Pete Dashwood wrote:
Thanks for the information, Arnold.

As far as I know there are no ActiveX controls involved. (COM is something
I'm pretty fluent in...).

My Firefox (under Linux) wanted a plug-in to play the wav file. (Odd, but it should still work without it.)


I have revised the code today, but I can't spend too much time on it and I
can't test it with Netscape.

You could install the latest Firefox for Windows - just be sure to make it *not* your default for anything, and it should leave your web shortcuts opening in IE the way they do today. :)


What I HAVE learned today is that Netscape is MUCH more limiting in it's use
of Javascript than IE is.

It is ironic that although Netscape invented it, the MS implementation is
much richer.

Richard has already hit on some of this, but I decided to look at the code, when the timer didn't work after I started typing. (By the way - XHTML? I'm impressed! :> ) Let me also preface this by saying I realize you've probably spent more time on it than you wanted to to begin with, so if you don't change this particular page, it's no skin off my back.


You're using shortcuts that Microsoft lets you get away with, but other browsers do not. (Why that is, I don't know.) For example, on line 176 (at least that's the line in my browser) you reference "tabmonths". This is where JavaScript gets more verbose than COBOL! ;) For it to be "portable", you have to qualify everything up to the document element. (You can define variables to use as shortcuts as well.)

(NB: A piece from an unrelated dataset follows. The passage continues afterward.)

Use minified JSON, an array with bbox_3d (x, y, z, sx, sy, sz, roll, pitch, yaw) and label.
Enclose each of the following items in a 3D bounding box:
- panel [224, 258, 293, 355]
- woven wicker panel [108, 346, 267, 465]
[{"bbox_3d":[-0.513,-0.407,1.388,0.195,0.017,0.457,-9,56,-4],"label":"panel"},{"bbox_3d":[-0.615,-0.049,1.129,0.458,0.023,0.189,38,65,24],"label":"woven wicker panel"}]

So, instead of just saying...

tabmonths.disabled = true;

,you can say...

document.getElementById("tabmonths").disabled = true;

....or, if you're going to reference it a lot...

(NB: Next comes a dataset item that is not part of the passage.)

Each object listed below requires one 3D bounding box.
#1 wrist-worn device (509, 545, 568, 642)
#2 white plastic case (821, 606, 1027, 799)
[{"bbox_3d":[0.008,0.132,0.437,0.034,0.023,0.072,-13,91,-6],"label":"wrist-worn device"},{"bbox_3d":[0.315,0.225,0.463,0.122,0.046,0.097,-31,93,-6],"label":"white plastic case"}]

var tabM = document.getElementById("tabmonths");
tabM.disabled = true;

(You can put the "var" statement outside all of your functions, and it'll be globally scoped, so any functions can access it. We use that at work to select the documents in different parts of the frameset.)

I'll bet, if you qualified all your form references with something like the above, it would work for everyone. There is also a "forms" collection, which you can use to reference your various input elements - these are accessed either like this...

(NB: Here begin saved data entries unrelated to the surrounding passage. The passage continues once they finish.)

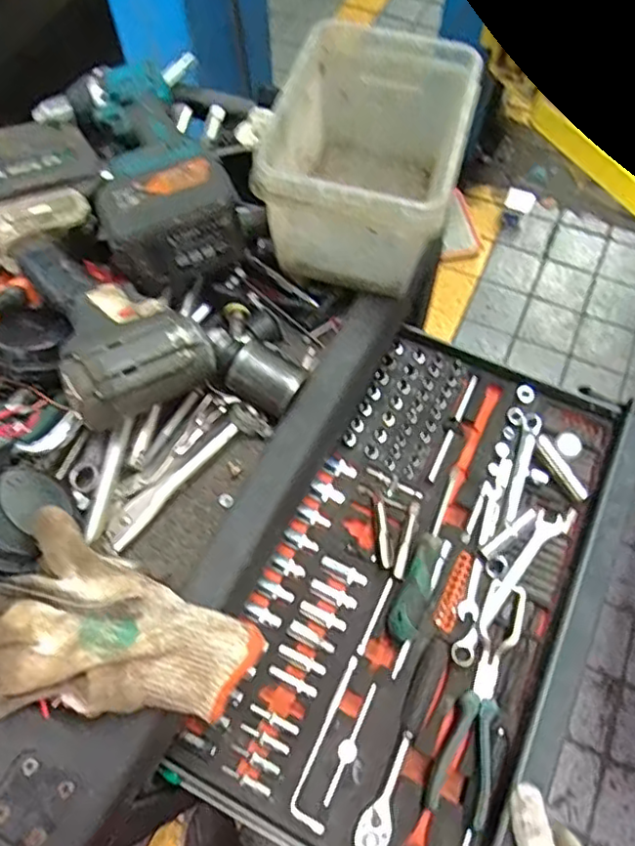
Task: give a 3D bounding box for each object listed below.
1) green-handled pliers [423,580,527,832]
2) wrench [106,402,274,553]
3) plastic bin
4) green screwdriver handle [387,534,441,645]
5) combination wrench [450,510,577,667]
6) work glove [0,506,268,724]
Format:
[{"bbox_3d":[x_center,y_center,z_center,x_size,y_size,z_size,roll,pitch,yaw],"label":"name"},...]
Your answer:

// This blanks the value of this input element
document.forms[0].nameOfMyInputElement.value = "";

.... (where [0] is the index on the page), or like this...

// This does the same thing!
document.forms["myFormName"].nameOfMyInputElement.value = "";

This is some stuff that I've just recently come across, and it is really nice, especially that getElementById method. Gone is the feud between document.all and document.layers - just name it and change it! :)

The most shocking to me was that Netscape doesn't support event handling
('onClick', which is fundamental) for a <TD> tag.

Not quite sure, but I think the capital "C" may be throwing you off (especially using XHTML).